Kejar Target Zero Leprosy Indonesia, Kemenkes Siapkan Alat Deteksi Dini Kusta Massal
PWMJATENG.COM, SURAKARTA – Kementerian Kesehatan RI menggandeng para pakar klinis dari FK UMS dan KSMHI untuk mempercepat capaian target zero leprosy indonesia. Kedua pihak menyepakati penerapan inovasi alat deteksi dini kusta secara massal di masyarakat guna memutus rantai penularan. Langkah taktis ini mengemuka dalam diskusi strategis bersama Wakil Menteri Kesehatan RI II, dr. Benjamin Paulus Octavianus, Sp.P., di Kantor Kemenkes Jakarta, Rabu (27/5/2026).
Pertemuan tingkat tinggi tersebut menjadi momentum penting bagi kedua institusi. Melalui forum ini, mereka menyelaraskan program kerja KSMHI dengan kebijakan strategis nasional. Oleh karena itu, Kemenkes kini memacu para akademisi dan pakar klinis untuk mengambil peran aktif dalam penanganan isu kesehatan prioritas tersebut.
Selain menyelaraskan program, diskusi tersebut juga mematangkan metode deteksi dini yang lebih efisien di masyarakat. KSMHI bahkan tengah bersiap mengimplementasikan uji klinis untuk mempercepat penemuan kasus baru di lapangan.
“KSMHI juga didorong untuk mengambil peran aktif dalam berbagai program nasional, termasuk pelaksanaan clinical study multicentre rapid diagnostic test yang diinisiasi oleh Universitas Andalas,” ujar Dr. dr. Flora Ramona Sigit Prakoeswa, M.Kes, Sp.DVE, Dipl.STD-HIV/AIDS, FINSDV, FAADV.
Kolaborasi Strategis Melalui LEPRIMA 2026
Di samping membahas inovasi alat deteksi, forum nasional tersebut turut mematangkan persiapan agenda besar akhir bulan ini. Kegiatan bertajuk Leprosy Prevention and Integrated Management Approach (LEPRIMA 2026) akan menjadi wadah integrasi penanganan kusta secara nasional. Pemerintah pusat pun memberikan perhatian khusus terhadap implementasi manajemen terpadu tersebut.

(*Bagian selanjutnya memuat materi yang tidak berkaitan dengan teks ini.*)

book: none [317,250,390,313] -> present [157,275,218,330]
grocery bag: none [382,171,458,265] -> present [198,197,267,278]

“Dalam diskusi tersebut, Wakil Menteri Kesehatan RI II menyampaikan dukungannya terhadap penyelenggaraan LEPRIMA 2026 yang akan digelar di Bogor pada 30–31 Mei 2026. Ia juga menyatakan kesediaannya untuk hadir sekaligus membuka kegiatan tersebut,” ungkap Flora yang juga menjabat sebagai Wakil Ketua KSMHI.
Dukungan penuh dari Wamenkes RI tentu memperkuat optimisme para klinis. Melalui sinergi kuat ini, kementerian dan institusi pendidikan tinggi optimistis mampu memutus rantai cara penularan penyakit kusta secara efektif.

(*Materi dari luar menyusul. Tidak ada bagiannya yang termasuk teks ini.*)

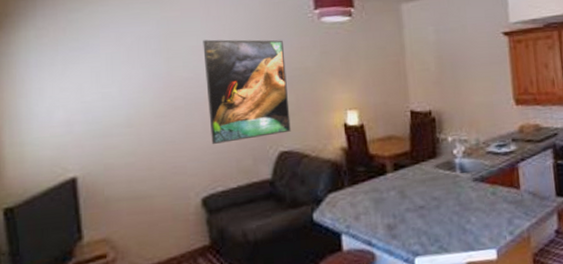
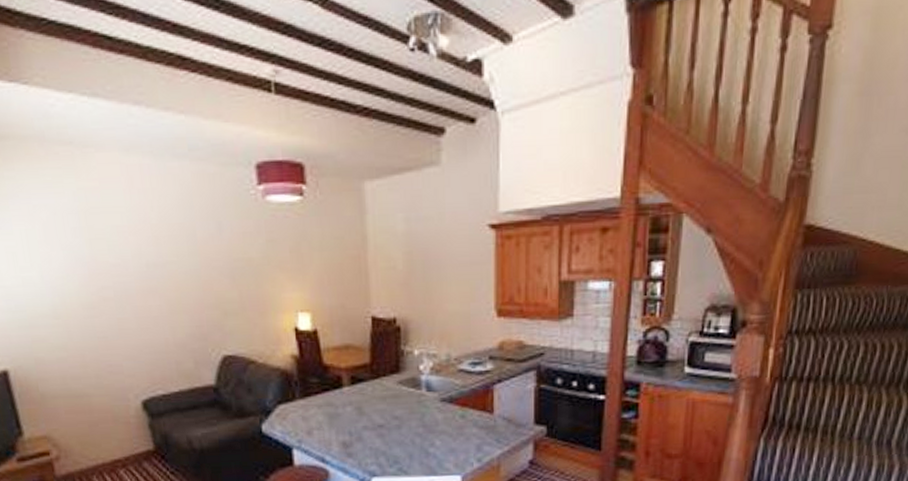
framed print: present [203,39,291,145] -> none [128,218,235,344]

Komitmen Akademis Menuju Indonesia Bebas Kusta
Keterlibatan aktif FK UMS dalam perumusan kebijakan ini menegaskan peran penting universitas dalam pengabdian masyarakat. Sesuai dengan misinya, institusi pendidikan tidak hanya fokus pada teori, melainkan juga turun langsung menyelesaikan masalah kesehatan global. Langkah nyata ini sekaligus memperkuat kontribusi kampus dalam mendukung pembangunan kesehatan masyarakat yang berkelanjutan.
“Partisipasi FK UMS dalam agenda ini menjadi bagian dari komitmen institusi untuk memperkuat kontribusi pendidikan kedokteran, pelayanan kesehatan, dan kolaborasi akademik,” tegas Flora pada Kamis (28/5/2026).
Selanjutnya, forum koordinasi ini memastikan hilirisasi riset kampus dapat langsung memengaruhi kebijakan publik. Strategi taktis tersebut menjadi pijakan utama untuk mewujudkan target ambisius indonesia bebas kusta pada masa depan.